Source:
ebisu/docs/adr/0062-phase1-data-isolation-architecture.md| ✏️ Edit on GitHub
ADR-0062: Phase 1 Data Isolation Architecture
Status: Accepted
Date: 2025-01-11
Stakeholders: Development team, Data architects
Context
Phase 1 (Raw Intelligence Collection) must maintain complete data isolation between sources while enabling cross-source analysis. Each source's data must remain independent and unmodified.
Decision
Implement a three-tier data isolation architecture:
Tier 1: Source Isolation
- Each source's raw data stored in
intelligence_reports - No cross-contamination between sources
- Complete preservation of original data
Tier 2: Structured Extraction
vessel_intelligenceextracts structured data- Still maintains source relationship
- No merging or deduplication
Tier 3: Cross-Source Analysis
vessel_identity_confirmationsfor confirmation trackingintelligence_change_logfor temporal analysis- Analysis layers that never modify source data
Architecture
┌─────────────────────────────────────────────────┐
│ Source Data Files │
│ (NAFO.csv, NEAFC.csv, IOTC.csv, etc.) │
└────────────────────┬────────────────────────────┘
│
┌────────────────────▼────────────────────────────┐
│ intelligence_reports │
│ - Separate records for each source │
│ - Complete raw data preservation │
│ - No deduplication across sources │
└────────────────────┬────────────────────────────┘
│
┌────────────────────▼────────────────────────────┐
│ vessel_intelligence │
│ - Structured extraction per report │
│ - 1:1 relationship with reports │
│ - No cross-source merging │
└────────────────────┬────────────────────────────┘
│
┌────────────────────▼────────────────────────────┐
│ Cross-Source Analysis Layer │
│ - vessel_identity_confirmations │
│ - intelligence_change_log │
│ - Read-only analysis, no data modification │
└─────────────────────────────────────────────────┘
Implementation Details
1. Source Data Isolation
-- Each source maintains its own records
SELECT
rfmo_shortname,
COUNT(*) as vessel_count,
COUNT(DISTINCT data_hash) as unique_data_patterns
FROM intelligence_reports
GROUP BY rfmo_shortname
ORDER BY vessel_count DESC;
2. Confirmation Tracking
-- Cross-source analysis without data merging
SELECT
vic.vessel_name,
vic.vessel_imo,
vic.confirmation_count,
vic.confirming_source_names
FROM vessel_identity_confirmations vic
WHERE confirmation_count > 1;
3. Temporal Tracking
-- Each source's temporal history preserved
SELECT
rfmo_shortname,
report_date,
COUNT(*) as reports_on_date
FROM intelligence_reports
WHERE is_current = TRUE
GROUP BY rfmo_shortname, report_date
ORDER BY rfmo_shortname, report_date DESC;
Data Flow Example
1. NAFO reports vessel "ATLANTIC STAR" on 2024-01-15
→ Creates intelligence_report (ID: 123)
→ Creates vessel_intelligence (linked to 123)

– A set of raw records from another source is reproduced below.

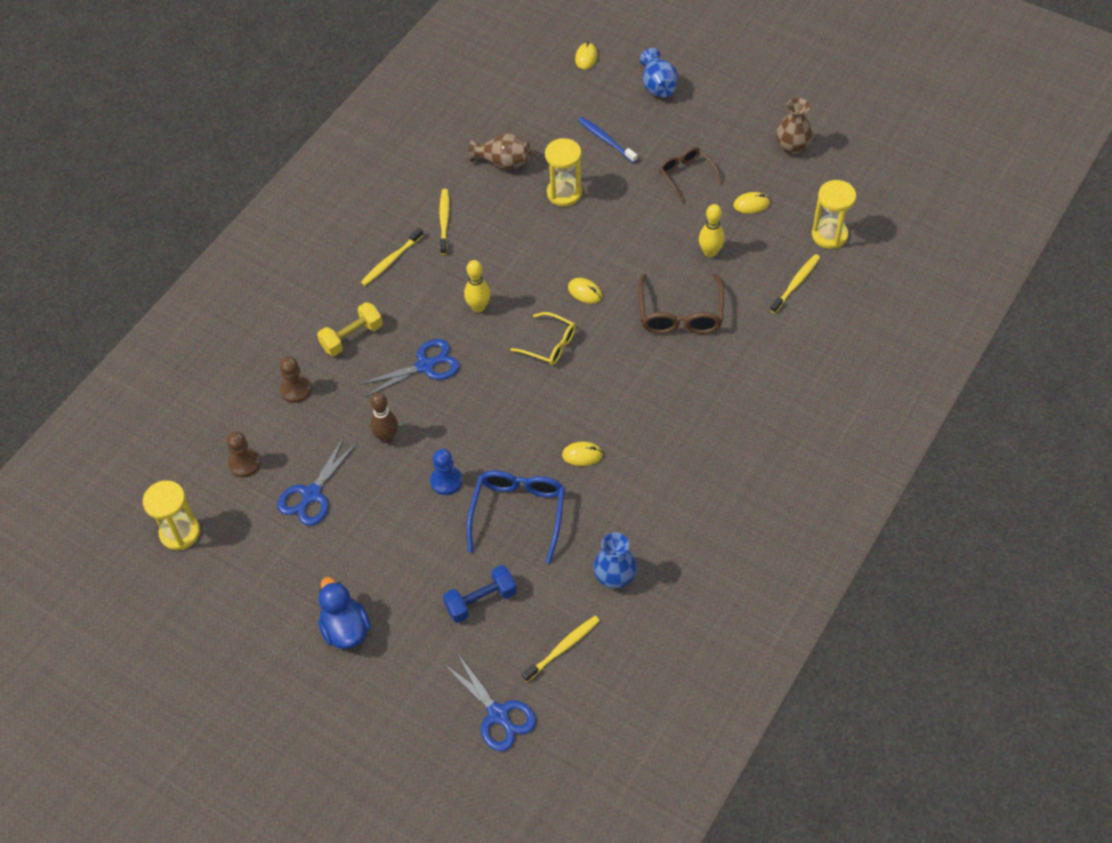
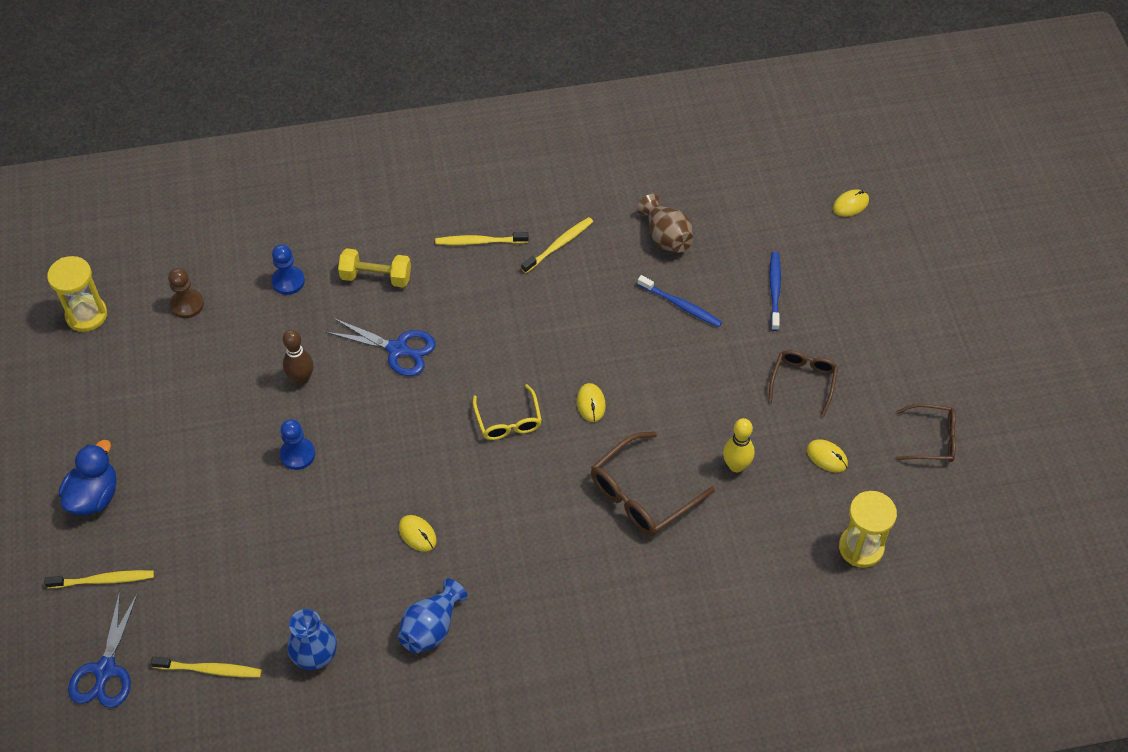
camera: 45 degrees right, 0 degrees up
blue scissors [277,437,357,526] -> none
brown pawn [280,357,311,403] -> blue pawn [271,245,305,295]
blue dumbbell [443,565,517,623] -> none
yellow bowling pin [464,260,491,312] -> none
blue glasses [466,470,565,564] -> none
yellow hourglass [545,138,582,206] -> blue toothbrush [637,275,722,327]
blue vase [640,48,678,97] -> blue vase moved to [398,578,468,653]
yellow toothbrush [770,254,820,313] -> yellow toothbrush moved to [44,570,154,588]
brown vase [776,98,813,155] -> brown glasses [896,404,956,462]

2. NEAFC reports vessel "ATLANTIC STAR" on 2024-02-20
→ Creates intelligence_report (ID: 456)
→ Creates vessel_intelligence (linked to 456)

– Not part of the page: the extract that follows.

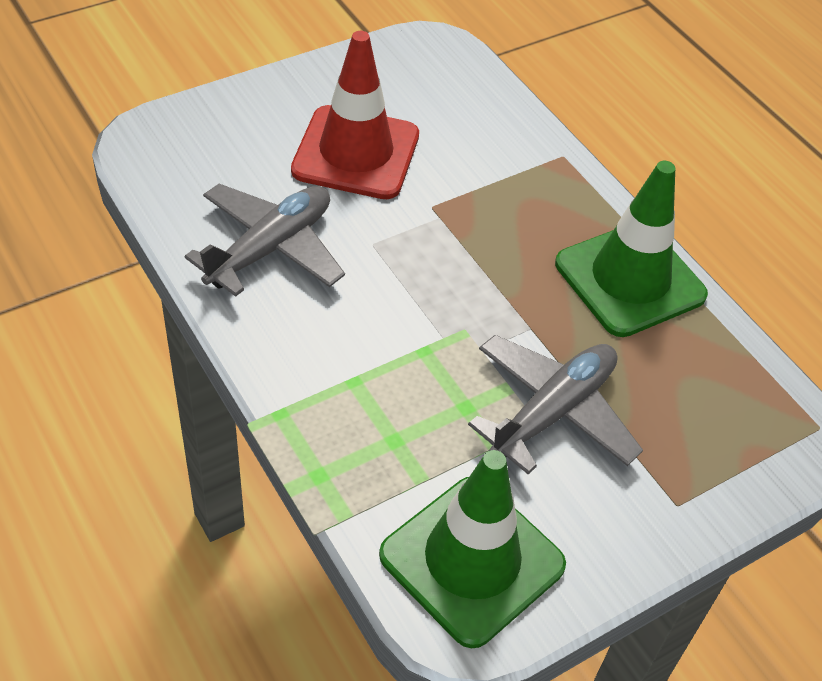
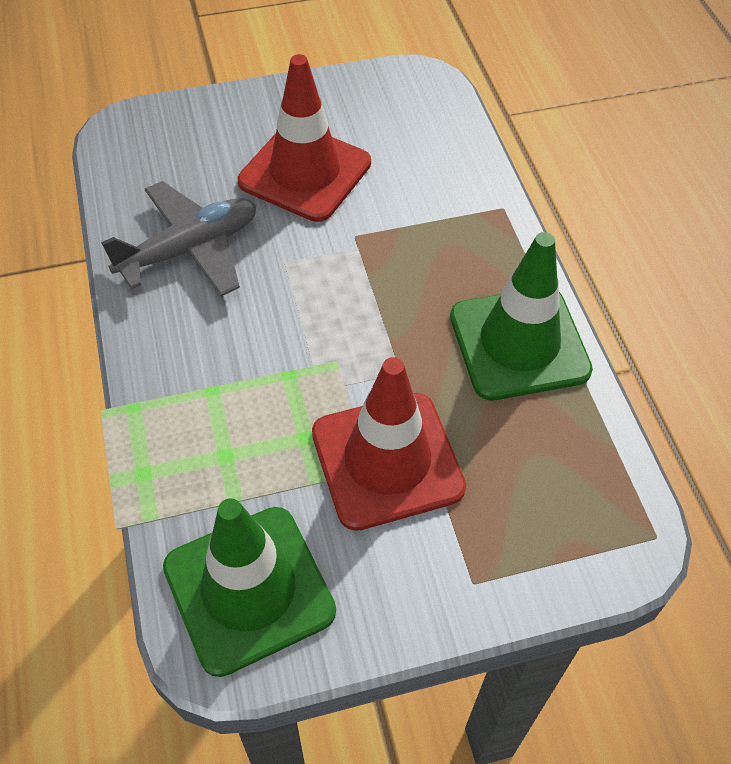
camera: 20 degrees right, 5 degrees up
grey plane [468,335,643,474] -> red traffic cone [312,357,466,531]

3. Confirmation system detects match
→ Updates vessel_identity_confirmations
→ Records show 2 confirming sources
→ Original reports remain unchanged
Consequences
Positive
- Complete data lineage and provenance
- No information loss
- Can trace any data back to original source
- Sources can be updated independently
- Cross-source validation without contamination
Negative
- More storage required
- Query complexity for cross-source analysis
- Must carefully manage relationships
Neutral
- Requires clear understanding of data model
- Phase 2 will handle identity resolution
Migration Path to Phase 2
Phase 1's isolation architecture enables Phase 2:
- All source data preserved for re-processing
- Can build identity graph without losing originals
- Can implement different resolution strategies
- Can roll back if needed
References
- ADR-0056: Staged Intelligence Import Architecture
- ADR-0061: Intelligence Confirmations Are Not Duplicates
- ADR-0059: PostgreSQL 17 Native Architecture